WHAT YOU HAVE TO DO:
Extend the blog post below about sharing research notes on the history of women's baseball, starting right after its final sentence.
### READING PASSAGE
Sharing My Research Notes

From 1988-1992 I spent every day of the year researching the story of women who had played baseball in the 19th and 20th centuries, and as part of that research I ended up with 8,000 or so sheets of paper that I stored in files, which I stored in file-pockets, which I stored in my file cabinets. In 2016 I donated all of this material to the National Baseball Hall of Fame Library: you can read about it here.

But before I donated the research materials, I published some of them (the public-domain ones) as books — Research Notes for Women at Play, Volumes 1, 2, and 3. My reason for doing this was that I wanted to make these materials available to historians, to baseball researchers, and to teachers who needed primary source materials in order to teach the research paper.

My understanding of who might find the books useful was a bit too narrow. Since their publication I’ve heard from professors of journalism, who have used them to illustrate what sports reporting was like 100 years ago. I’ve heard from women’s studies professors who use the books to illustrate the differences between how women’s sports and men’s sports were reported. And (this was a surprise) I’ve even heard from people who study and teach about clothing styles.

I have shared my research notes with many different people, in many different ways, in many different places. But I’ve never shared them on my blog. So I thought, why not? Below are examples of my research notes from each of the three volumes.

All of the newspaper articles in Volume 1 were in the public domain, so I was able to quote them in their entirety.

From Research Notes for Women at Play, Volume 1

Cincinnati Enquirer, October 6, 1905

THE BLOOMER GIRLS 
Easily Defeated the Cincinnati Stars 
Yesterday — Score 12 To 7

Before a large crowd at the Cumminsville Ball Park, the Star Bloomer Girls defeated the Cincinnati Stars by the score of 12 to 7. The girls played as if their lives depended on winning the game and though they were up against one of the strongest amateur teams in the city they never showed the white feather, but kept working hard for victory.
######
### RECORDS
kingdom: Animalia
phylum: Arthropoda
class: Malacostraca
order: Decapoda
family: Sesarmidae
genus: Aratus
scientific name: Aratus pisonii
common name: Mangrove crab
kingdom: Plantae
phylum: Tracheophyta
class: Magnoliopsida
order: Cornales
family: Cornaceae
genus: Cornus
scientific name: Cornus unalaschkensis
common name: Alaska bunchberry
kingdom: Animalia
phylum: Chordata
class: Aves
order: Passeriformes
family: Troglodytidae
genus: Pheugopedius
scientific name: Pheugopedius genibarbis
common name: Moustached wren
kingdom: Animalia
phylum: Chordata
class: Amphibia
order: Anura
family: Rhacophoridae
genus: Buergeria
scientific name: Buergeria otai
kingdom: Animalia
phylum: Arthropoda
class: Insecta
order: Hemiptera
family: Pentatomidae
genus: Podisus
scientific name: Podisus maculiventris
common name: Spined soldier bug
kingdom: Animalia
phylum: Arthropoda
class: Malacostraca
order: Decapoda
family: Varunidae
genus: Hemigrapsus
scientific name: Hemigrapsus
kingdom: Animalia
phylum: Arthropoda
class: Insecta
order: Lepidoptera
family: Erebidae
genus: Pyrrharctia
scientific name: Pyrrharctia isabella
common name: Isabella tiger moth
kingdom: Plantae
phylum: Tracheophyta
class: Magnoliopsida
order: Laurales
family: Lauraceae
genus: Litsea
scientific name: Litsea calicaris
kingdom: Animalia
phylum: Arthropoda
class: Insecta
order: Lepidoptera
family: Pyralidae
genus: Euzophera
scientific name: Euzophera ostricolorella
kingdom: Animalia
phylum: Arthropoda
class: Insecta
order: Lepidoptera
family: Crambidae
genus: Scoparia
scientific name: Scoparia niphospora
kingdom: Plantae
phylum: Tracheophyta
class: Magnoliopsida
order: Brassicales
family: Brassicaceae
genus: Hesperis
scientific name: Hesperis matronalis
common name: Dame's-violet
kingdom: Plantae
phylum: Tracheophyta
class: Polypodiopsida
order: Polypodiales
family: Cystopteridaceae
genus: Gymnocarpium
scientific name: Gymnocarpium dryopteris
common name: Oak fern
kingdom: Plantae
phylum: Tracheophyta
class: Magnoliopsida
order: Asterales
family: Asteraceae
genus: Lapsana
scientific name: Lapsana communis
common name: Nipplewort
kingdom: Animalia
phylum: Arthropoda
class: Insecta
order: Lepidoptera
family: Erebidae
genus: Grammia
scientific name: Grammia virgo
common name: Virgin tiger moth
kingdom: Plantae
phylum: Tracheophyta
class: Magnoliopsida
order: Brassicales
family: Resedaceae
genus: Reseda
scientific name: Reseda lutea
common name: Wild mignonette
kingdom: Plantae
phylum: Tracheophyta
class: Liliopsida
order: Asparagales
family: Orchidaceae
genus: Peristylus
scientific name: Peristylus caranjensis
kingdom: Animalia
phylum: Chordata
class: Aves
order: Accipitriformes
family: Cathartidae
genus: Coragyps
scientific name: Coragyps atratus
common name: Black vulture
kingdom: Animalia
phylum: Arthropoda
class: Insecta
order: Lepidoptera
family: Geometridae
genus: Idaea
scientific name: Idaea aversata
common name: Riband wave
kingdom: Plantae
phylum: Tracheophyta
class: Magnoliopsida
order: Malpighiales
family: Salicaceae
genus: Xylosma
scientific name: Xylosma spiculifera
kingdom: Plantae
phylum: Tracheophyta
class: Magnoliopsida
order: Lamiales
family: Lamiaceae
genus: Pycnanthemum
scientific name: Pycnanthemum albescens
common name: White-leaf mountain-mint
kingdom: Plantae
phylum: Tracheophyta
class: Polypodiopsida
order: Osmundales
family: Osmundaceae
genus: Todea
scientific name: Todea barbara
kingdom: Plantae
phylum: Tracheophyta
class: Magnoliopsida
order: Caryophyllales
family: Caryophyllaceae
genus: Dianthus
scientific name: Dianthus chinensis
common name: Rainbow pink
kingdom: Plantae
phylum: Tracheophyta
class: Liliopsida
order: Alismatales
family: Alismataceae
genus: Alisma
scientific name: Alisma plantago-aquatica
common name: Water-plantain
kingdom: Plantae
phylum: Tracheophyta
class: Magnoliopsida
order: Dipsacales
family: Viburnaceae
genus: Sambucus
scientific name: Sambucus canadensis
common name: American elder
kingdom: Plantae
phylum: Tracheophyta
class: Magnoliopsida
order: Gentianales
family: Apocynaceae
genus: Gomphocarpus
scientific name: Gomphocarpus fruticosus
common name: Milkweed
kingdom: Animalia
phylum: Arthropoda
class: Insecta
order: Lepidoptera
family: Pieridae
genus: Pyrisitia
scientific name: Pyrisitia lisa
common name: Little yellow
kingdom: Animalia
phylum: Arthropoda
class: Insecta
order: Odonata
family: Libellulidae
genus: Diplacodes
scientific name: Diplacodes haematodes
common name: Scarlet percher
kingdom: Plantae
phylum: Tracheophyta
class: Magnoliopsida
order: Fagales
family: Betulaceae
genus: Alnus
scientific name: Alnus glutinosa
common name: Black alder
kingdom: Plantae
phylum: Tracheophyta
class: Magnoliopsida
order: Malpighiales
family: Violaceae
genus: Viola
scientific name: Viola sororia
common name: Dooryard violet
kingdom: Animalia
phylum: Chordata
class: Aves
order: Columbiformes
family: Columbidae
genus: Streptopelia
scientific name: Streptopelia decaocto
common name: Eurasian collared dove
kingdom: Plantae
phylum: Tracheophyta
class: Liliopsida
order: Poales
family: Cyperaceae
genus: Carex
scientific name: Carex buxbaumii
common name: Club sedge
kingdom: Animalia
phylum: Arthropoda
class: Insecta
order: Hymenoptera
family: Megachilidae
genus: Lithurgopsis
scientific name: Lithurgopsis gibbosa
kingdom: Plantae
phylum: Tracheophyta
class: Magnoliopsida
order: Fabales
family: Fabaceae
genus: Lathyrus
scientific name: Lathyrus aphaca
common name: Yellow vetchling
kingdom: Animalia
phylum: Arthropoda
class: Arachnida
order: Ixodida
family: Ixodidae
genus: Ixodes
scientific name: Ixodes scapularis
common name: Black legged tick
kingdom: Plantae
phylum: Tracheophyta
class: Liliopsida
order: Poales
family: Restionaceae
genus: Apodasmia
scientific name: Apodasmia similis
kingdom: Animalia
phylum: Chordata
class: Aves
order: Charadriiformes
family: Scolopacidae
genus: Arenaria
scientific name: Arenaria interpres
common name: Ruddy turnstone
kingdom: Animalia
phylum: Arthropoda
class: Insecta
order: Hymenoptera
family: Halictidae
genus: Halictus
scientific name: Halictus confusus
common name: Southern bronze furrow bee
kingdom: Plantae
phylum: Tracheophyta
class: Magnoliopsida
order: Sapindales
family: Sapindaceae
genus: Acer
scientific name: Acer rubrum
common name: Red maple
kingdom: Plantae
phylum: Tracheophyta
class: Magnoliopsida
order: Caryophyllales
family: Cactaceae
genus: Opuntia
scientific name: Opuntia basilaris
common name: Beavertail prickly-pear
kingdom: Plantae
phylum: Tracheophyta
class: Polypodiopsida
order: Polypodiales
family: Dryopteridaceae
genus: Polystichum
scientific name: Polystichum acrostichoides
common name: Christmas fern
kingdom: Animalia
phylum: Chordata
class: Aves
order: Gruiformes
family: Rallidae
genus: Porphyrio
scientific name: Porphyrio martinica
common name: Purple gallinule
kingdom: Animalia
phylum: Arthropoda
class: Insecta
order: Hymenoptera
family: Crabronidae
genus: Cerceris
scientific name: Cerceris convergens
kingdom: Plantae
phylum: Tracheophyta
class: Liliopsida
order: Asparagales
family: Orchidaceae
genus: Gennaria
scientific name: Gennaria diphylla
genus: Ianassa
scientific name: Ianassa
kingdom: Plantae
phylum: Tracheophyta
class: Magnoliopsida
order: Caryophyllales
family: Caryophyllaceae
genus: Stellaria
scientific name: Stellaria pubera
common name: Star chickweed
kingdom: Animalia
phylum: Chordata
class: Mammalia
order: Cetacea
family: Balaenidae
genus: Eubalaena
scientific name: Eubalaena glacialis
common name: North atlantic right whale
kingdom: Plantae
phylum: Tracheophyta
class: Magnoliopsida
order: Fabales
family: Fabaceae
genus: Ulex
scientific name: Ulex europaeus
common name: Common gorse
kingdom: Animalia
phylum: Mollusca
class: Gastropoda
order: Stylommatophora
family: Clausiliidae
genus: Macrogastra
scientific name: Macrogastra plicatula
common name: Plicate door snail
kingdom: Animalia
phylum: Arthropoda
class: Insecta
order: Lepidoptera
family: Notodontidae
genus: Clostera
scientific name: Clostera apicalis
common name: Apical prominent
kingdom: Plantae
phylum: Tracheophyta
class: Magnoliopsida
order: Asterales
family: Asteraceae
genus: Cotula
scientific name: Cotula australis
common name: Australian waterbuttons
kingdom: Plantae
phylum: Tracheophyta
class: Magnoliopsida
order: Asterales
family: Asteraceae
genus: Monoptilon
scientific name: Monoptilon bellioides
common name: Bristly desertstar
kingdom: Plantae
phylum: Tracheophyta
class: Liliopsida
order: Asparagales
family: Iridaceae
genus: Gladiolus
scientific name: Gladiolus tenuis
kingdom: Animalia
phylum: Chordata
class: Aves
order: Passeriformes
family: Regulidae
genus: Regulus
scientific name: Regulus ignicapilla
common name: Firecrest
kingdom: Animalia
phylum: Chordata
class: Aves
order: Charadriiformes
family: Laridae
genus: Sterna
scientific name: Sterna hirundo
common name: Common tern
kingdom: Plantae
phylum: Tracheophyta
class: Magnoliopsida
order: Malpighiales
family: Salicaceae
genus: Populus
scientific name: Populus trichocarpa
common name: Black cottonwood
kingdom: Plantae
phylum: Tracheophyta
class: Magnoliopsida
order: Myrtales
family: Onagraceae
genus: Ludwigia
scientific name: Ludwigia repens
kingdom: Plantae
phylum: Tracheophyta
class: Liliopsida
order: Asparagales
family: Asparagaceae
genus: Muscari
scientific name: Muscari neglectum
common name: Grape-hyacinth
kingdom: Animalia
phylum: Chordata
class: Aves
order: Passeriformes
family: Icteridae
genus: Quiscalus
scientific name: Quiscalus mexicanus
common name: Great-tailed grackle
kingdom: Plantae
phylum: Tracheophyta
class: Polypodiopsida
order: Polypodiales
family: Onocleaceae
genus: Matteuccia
######
RESULT:
On the other hand the gentleman ball team playing under the name of Cincinnati Stars, after making four runs in the first inning, got careless and the fair ones had the boys at their mercy. It was simply a case of follow-me, boys, as the Bloomer Girls forged ahead with four runs and added three more to their score before they left the field. Maud Neilson [sic] pitched the first four innings and the boys made four runs off her slants and shoots. She stated she was not feeling well before the game, having been on the road for the past two weeks and for that reason was not in the best of condition. But at that, if it had not been for two unfortunate errors by the right fielder, the boys would have made but one run off her delivery. McKenzie finished the game and pitched gilt-edged ball. Only three hits were made off his delivery in the next five innings and one of them was a fluke. The work of Miss Day at first was a revelation to the large crowd in attendance. No matter where the ball was thrown she would get it. Some of her pick-ups of low-thrown balls were remarkable. She also led her side in batting. Miss Grace, in right field, made a hit with the bleachers with her fast work on bases and was picked out by the bleacherites as “The Peach” of the bunch.

At second Miss Dolly got everything that came her way and figured in two double plays. The other girls did their share in helping to down the Cincinnati Stars. . . .

Only some of the newspaper articles in Volume 2 were in the public domain. Many of them were published after 1924, which meant that I could reprint only a small portion of each verbatim: I had to paraphrase most articles. This made my job more time-consuming.

From Research Notes for Women at Play, Volume 2

Port Arthur News, Port Arthur, Texas, March 12, 1933

Didrikson Says She
Can’t Accept Challenge

This is a three-paragraph article datelined Dallas, Texas, March 11. It reports that Babe Didrikson was advised that Jackie Mitchell challenged her “to face her on the mound in a baseball game this summer.” 

According to the newspaper report, Babe replied that if she accepted every challenge, “I’d be busy every hour of the day and night filling engagements that really don’t mean anything.”

Although she refused the challenge, Babe did say that “if I ever happen . . . to be anywhere at the same time Jackie is there, I’ll let her see whether she can outpitch me and bet her that she can’t.”

Muscatine Journal and News Tribune, Muscatine, Iowa, November 15, 1933

Jackie Mitchell
Signed by Doan; 
to Report Here

__________

Famous Girl Hurler and Star
Cager and Cliff Walsh
Newest Additions to Club

Seven paragraphs in all, this article reports that sports promoter Ray L. Doan signed Jackie Mitchell “to join his Babe Didrikson’s All-Americans basketball quintet.”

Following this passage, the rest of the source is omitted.